● Records to use:

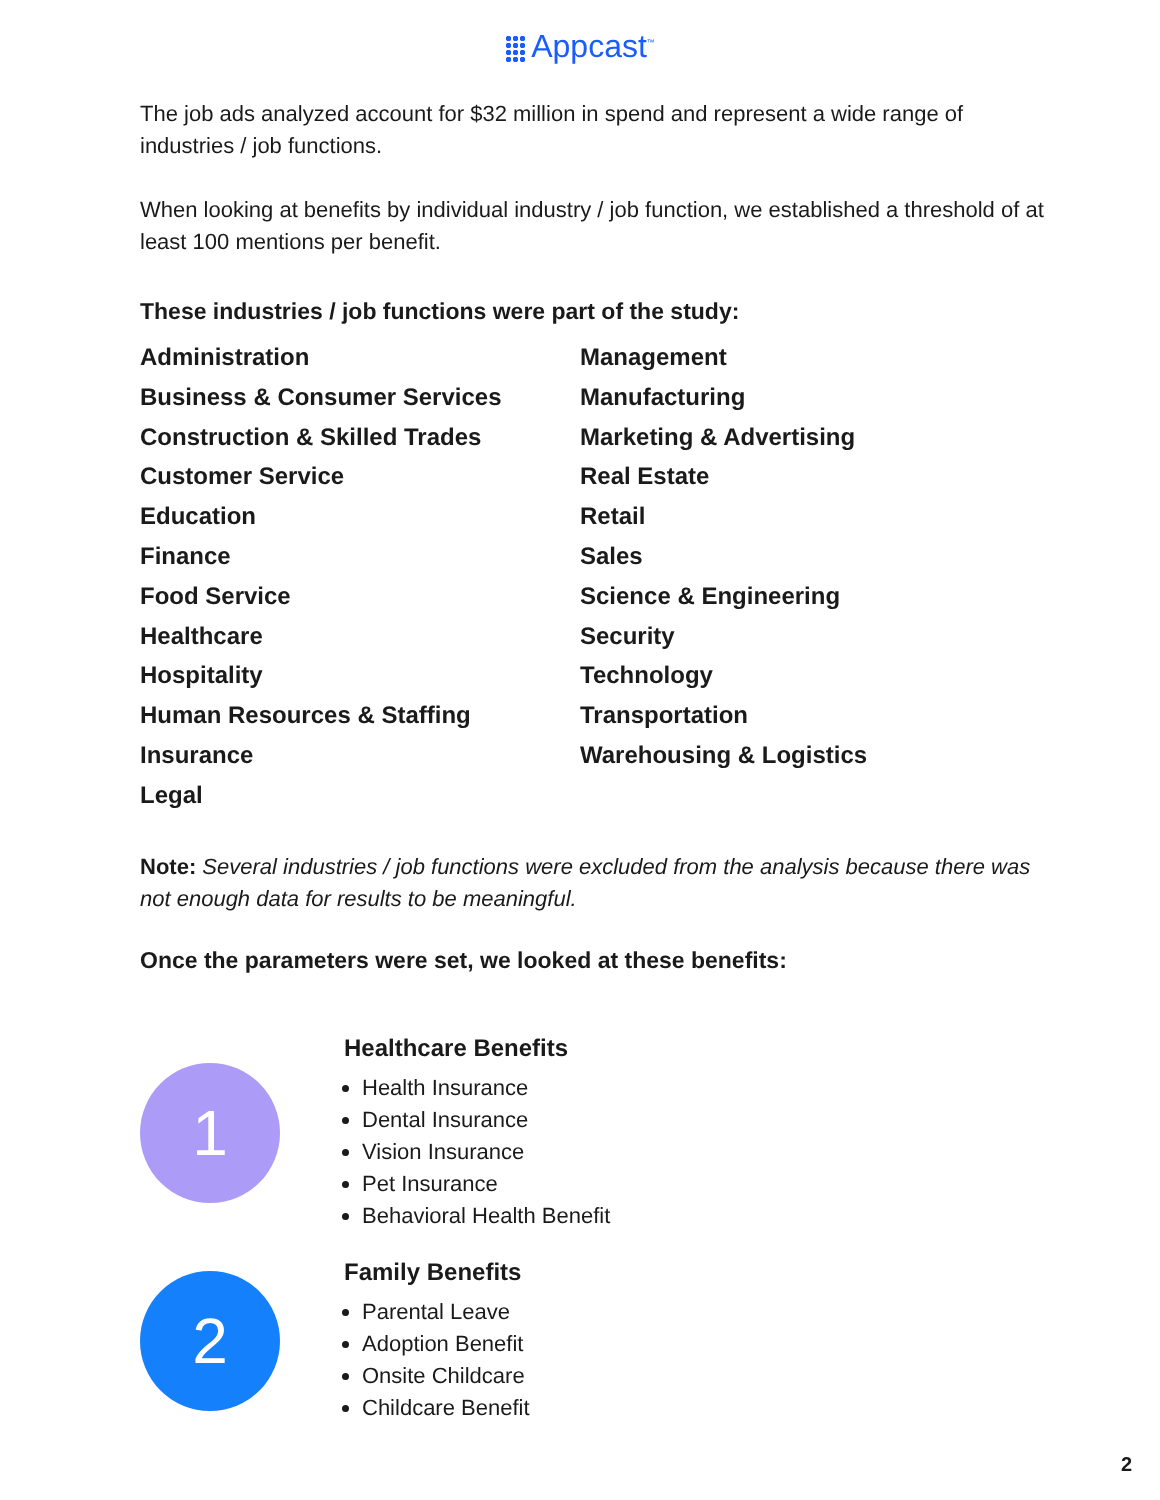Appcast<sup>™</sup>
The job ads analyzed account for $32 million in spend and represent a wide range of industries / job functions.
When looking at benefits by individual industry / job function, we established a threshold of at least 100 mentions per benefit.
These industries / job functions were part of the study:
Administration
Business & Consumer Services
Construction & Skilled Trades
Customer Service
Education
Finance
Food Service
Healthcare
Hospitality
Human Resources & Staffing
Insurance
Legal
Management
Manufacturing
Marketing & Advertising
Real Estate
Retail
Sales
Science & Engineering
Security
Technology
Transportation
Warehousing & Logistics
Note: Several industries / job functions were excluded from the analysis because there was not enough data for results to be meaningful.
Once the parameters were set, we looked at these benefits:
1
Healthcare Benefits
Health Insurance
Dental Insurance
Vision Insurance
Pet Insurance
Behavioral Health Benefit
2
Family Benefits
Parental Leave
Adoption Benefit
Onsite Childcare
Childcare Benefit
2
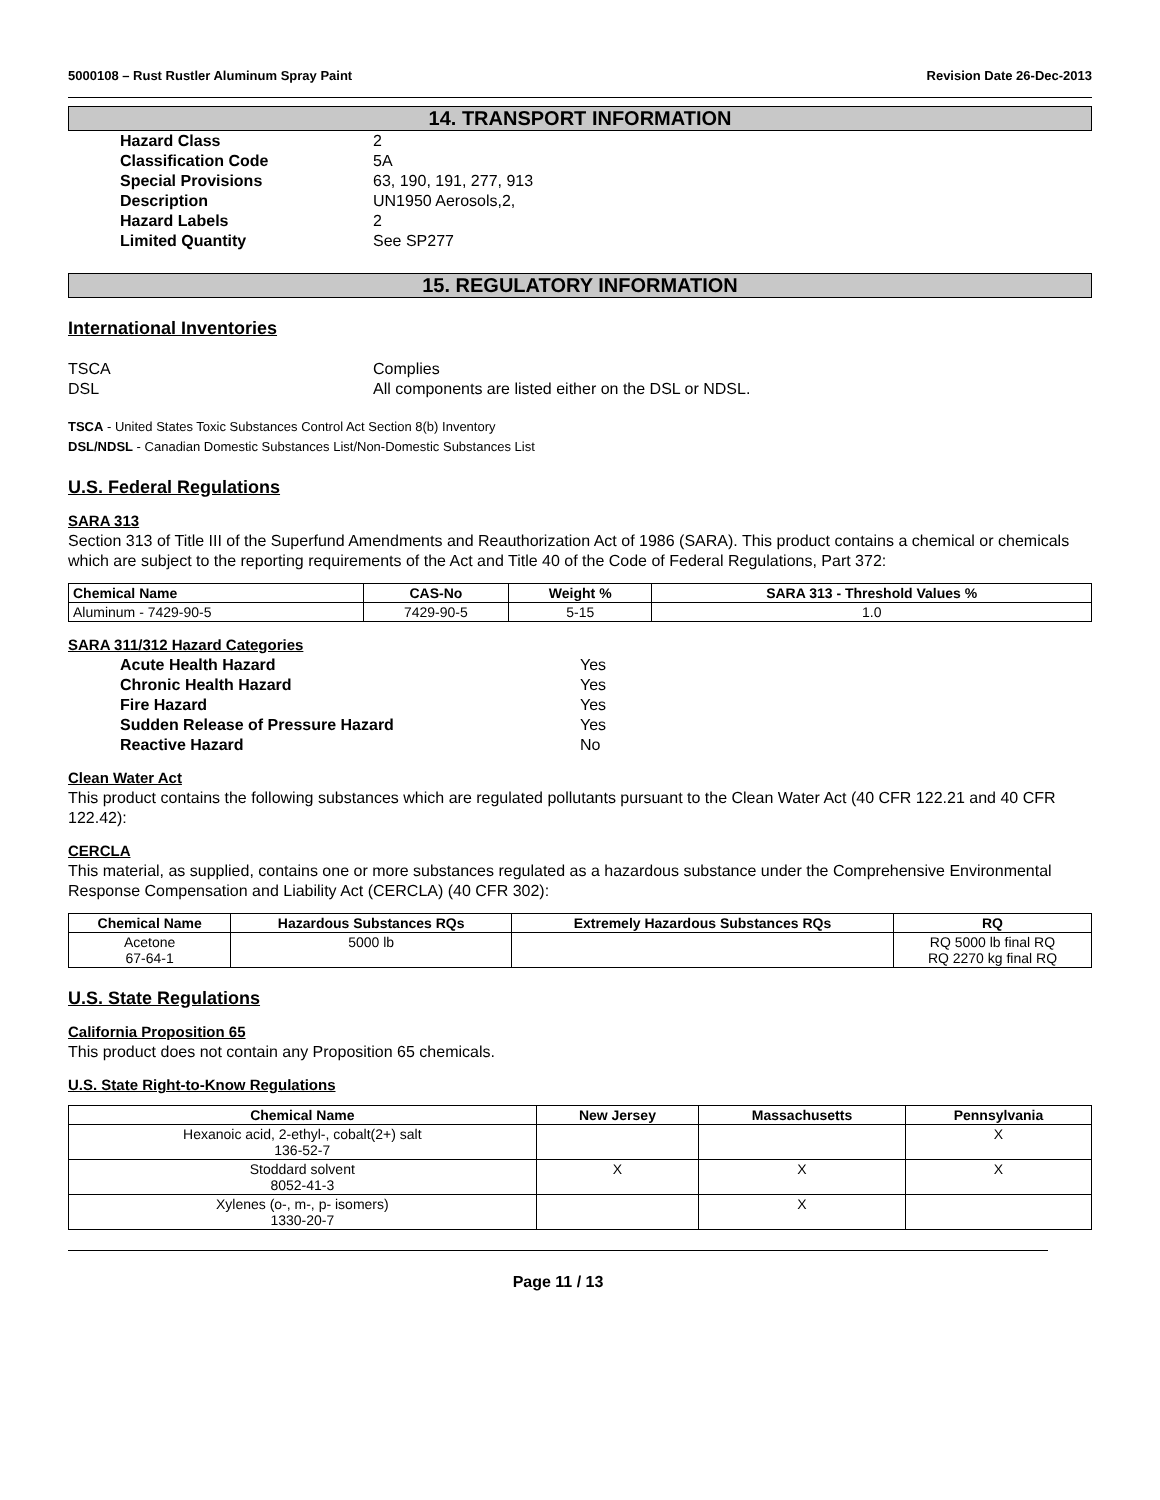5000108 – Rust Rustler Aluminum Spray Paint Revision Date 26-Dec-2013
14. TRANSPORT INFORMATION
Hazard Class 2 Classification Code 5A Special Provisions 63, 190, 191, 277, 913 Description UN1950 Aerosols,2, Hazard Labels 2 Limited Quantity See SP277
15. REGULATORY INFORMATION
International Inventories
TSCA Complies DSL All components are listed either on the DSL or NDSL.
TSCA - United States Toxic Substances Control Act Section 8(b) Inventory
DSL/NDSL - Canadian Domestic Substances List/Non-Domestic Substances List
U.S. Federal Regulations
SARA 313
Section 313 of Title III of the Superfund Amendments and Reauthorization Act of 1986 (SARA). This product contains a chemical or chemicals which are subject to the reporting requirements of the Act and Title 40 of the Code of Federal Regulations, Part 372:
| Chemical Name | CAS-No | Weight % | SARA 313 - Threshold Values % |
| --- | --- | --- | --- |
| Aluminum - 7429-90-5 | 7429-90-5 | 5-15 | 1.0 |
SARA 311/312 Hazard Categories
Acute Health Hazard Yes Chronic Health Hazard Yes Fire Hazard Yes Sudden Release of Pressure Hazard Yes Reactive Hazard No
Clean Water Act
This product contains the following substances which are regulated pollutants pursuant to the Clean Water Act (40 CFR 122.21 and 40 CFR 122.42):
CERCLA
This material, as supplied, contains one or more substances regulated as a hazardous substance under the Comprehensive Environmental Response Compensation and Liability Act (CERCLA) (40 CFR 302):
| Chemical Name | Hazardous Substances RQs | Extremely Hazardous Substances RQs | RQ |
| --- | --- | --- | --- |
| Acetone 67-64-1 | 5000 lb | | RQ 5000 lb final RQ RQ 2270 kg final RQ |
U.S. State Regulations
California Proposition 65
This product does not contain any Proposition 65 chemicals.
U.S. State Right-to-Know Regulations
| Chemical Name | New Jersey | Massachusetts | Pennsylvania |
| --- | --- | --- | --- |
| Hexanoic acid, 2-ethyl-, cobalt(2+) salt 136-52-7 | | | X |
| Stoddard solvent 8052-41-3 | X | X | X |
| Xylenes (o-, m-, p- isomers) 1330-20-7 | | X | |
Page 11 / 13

● What you need to do: Search the entries for the word "This". Copy every line where it occurs.

● Answer box:
Section 313 of Title III of the Superfund Amendments and Reauthorization Act of 1986 (SARA). This product contains a chemical or chemicals which are subject to the reporting requirements of the Act and Title 40 of the Code of Federal Regulations, Part 372:
This product contains the following substances which are regulated pollutants pursuant to the Clean Water Act (40 CFR 122.21 and 40 CFR 122.42):
This material, as supplied, contains one or more substances regulated as a hazardous substance under the Comprehensive Environmental Response Compensation and Liability Act (CERCLA) (40 CFR 302):
This product does not contain any Proposition 65 chemicals.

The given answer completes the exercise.